### How to complete this task
All entries are to be repeated exactly as shown below.
● ● ●
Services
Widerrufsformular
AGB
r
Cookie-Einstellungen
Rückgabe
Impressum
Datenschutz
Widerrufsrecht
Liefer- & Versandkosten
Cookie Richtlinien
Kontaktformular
● ● ●
### Answer for this exercise
Services
Widerrufsformular
AGB
r
Cookie-Einstellungen
Rückgabe
Impressum
Datenschutz
Widerrufsrecht
Liefer- & Versandkosten
Cookie Richtlinien
Kontaktformular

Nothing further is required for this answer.